A mudança do padrão de crescimento diante da ameaça inflacionária é algo que qualquer keynesiano menos fanático sabe que se enfrenta pela mão nada única do incremento do investimento. Aí começa o problema que a correlação de forças em si não explica. Esquerda e direita juram de pé juntas que a maior ameaça à renda dos trabalhadores reside na inflação e que, portanto, combatê-la é uma questão fulcral. Aumentam-se os juros e que se movam todas as energias da nação contra a ameaça de desvalorização cambial. A direita falando em inflação como inimiga número um do poder de compra redunda, como sabemos, em uma farsa comprovada pelos últimos anos do governo FHC. Já uma ampla maioria de burocratas e pensadores de esquerda comungando da mesma opinião e receita, só se pode prever uma tragédia.

Posso estar exagerando, puxando a corda. Mas os números de nossos déficits nas contas externas, a relação entre taxa de investimentos x PIB e a gangorra cambial brasileira só pode ser caracterizada como uma tragédia amenizada pela demanda asiática por commodities e, socialmente, por políticas distributivas e uma correta perspectiva de valorização do salário mínimo.

Existe esgotamento de um projeto que demande a formação de uma nova maioria? Vejo dois níveis de análise. Sim, existe a demanda pela formação de uma nova maioria ou, na visão do PCdoB, de um “bloco de afinidades de esquerda”. Por outro lado, não vejo projeto esgotado pelo simples fato de não existir um projeto claro. Distribuir renda sem alavancar a taxa de investimentos não pode ser visto como um “projeto” e sim como uma aventura que poderá fazer nosso país retroceder à Idade da Pedra que julgamos ter sido superada pela revolução de 1930.

E não temo ser politicamente incorreto ao afirmar isso, pois o aumento da massa salarial nos últimos anos não foi acompanhado por elevação na produtividade do trabalho. Logo, nosso mercado interno tão aclamado como para-choque da crise de 2008 antes de ser institucionalizado à produção nacional foi capturado pela produção externa como fruto de uma política cambial deliberada para enfrentar a clara inflação que esse aumento de demanda teria como expressão.

Buscar afinidades, neste aspecto, passa a ser não somente uma coisa óbvia diante da ofensiva conservadora e ultrarreacionária. Existe um problema claro de convicções em torno de algo que deveria ser basilar para qualquer projeto político sério e consequente – forjado, concebido e nucleado por forças de esquerda.
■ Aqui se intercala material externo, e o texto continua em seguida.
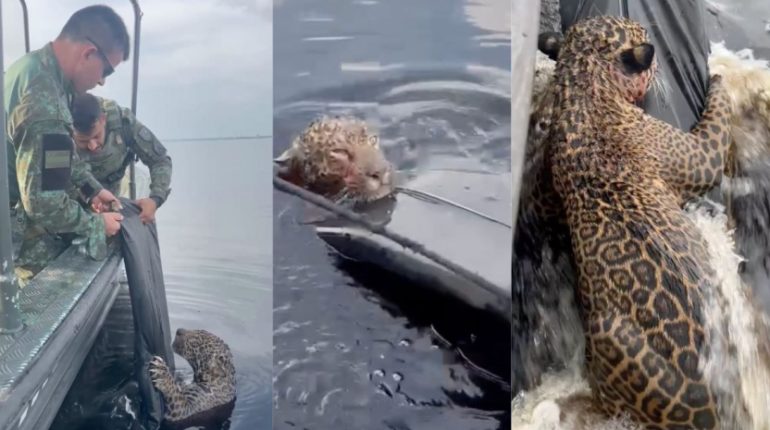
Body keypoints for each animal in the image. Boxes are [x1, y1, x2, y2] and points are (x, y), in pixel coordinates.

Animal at [522, 15, 734, 429]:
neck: (584, 93)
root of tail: (707, 412)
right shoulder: (699, 157)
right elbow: (716, 131)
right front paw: (720, 76)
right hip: (611, 334)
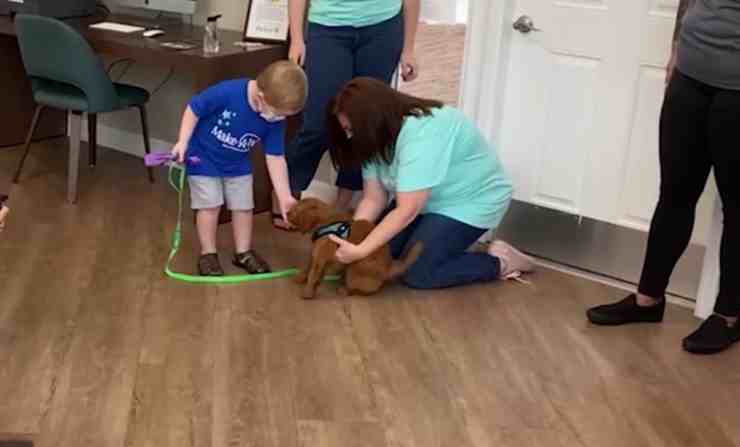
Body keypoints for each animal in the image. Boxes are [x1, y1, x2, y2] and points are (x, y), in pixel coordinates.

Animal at [287, 198, 423, 299]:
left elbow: (313, 275)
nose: (287, 212)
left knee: (361, 290)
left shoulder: (320, 257)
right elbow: (308, 268)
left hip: (354, 269)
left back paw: (344, 290)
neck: (325, 220)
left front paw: (307, 293)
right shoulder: (316, 255)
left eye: (295, 210)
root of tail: (389, 268)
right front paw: (300, 279)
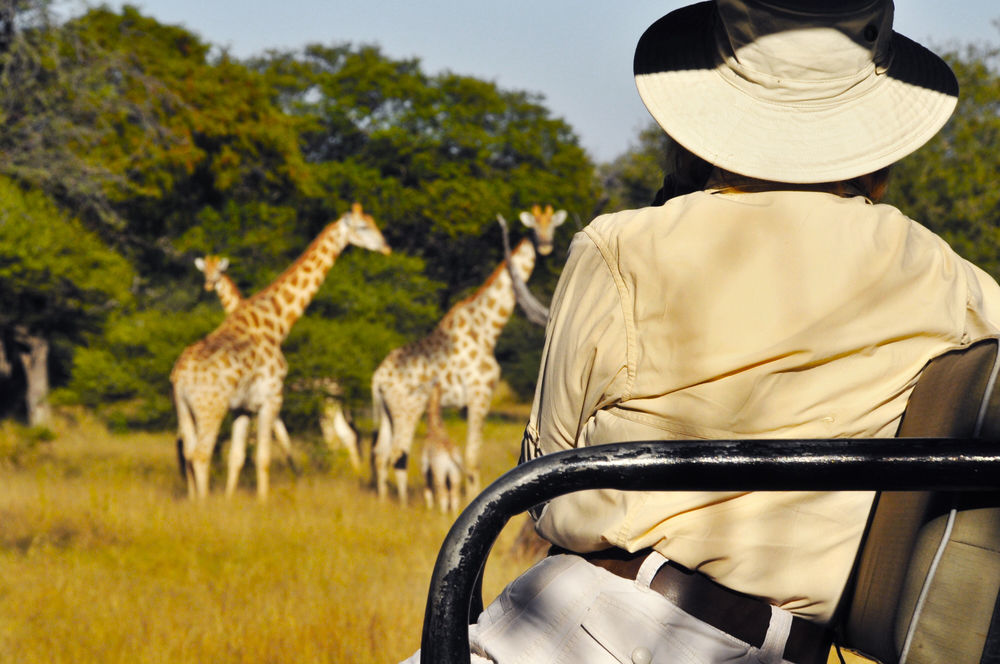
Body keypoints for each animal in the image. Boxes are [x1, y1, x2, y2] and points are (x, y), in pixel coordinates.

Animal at [172, 202, 390, 498]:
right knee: (198, 453)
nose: (386, 247)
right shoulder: (270, 397)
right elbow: (261, 453)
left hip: (189, 408)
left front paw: (232, 499)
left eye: (372, 223)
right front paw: (262, 499)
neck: (275, 323)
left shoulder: (251, 405)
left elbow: (240, 455)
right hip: (211, 407)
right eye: (364, 226)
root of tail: (181, 377)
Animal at [420, 378, 462, 512]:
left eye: (426, 385)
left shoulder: (425, 467)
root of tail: (449, 451)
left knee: (443, 495)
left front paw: (429, 510)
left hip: (440, 472)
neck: (434, 427)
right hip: (455, 474)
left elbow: (428, 492)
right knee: (454, 496)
Refiro à centralidade do desenvolvimento.

Porém, agenda do desenvolvimento choca-se com a mediatriz que vivemos do “politicamente correto”. Sinônimo, não antônimo, de “ditadura da mediocridadade”. “Politicamente correto” e “ditadura da mediocridade” em economia se traduz em consensos reacionários entre os quais para quem os ganhos proporcionados pelo Plano Real são obra de uma estranha (do ponto de vista da ciência social séria) “estabilidade monetária”. Por sua vez, essa máxima da “estabilidade” transmutou-se em ideologia oficial de Estado. Daí foi um salto a jihad contrainflacionária ser comungada por quase todo o espectro do quadro político nacional.

Escrevo isso em meio a leituras de postagens de amigos petistas no Facebook onde quadros comparativos entre as taxas de inflação nos governos FHC, Lula e Dilma são expostos. Difícil fazer crer que o debate eleitoral deverá ser reduzido a quem combateu mais a inflação, nós ou eles. Vivemos o reverso da moeda da via prussiana iniciada com a revolução de 1930. Cômico e trágico.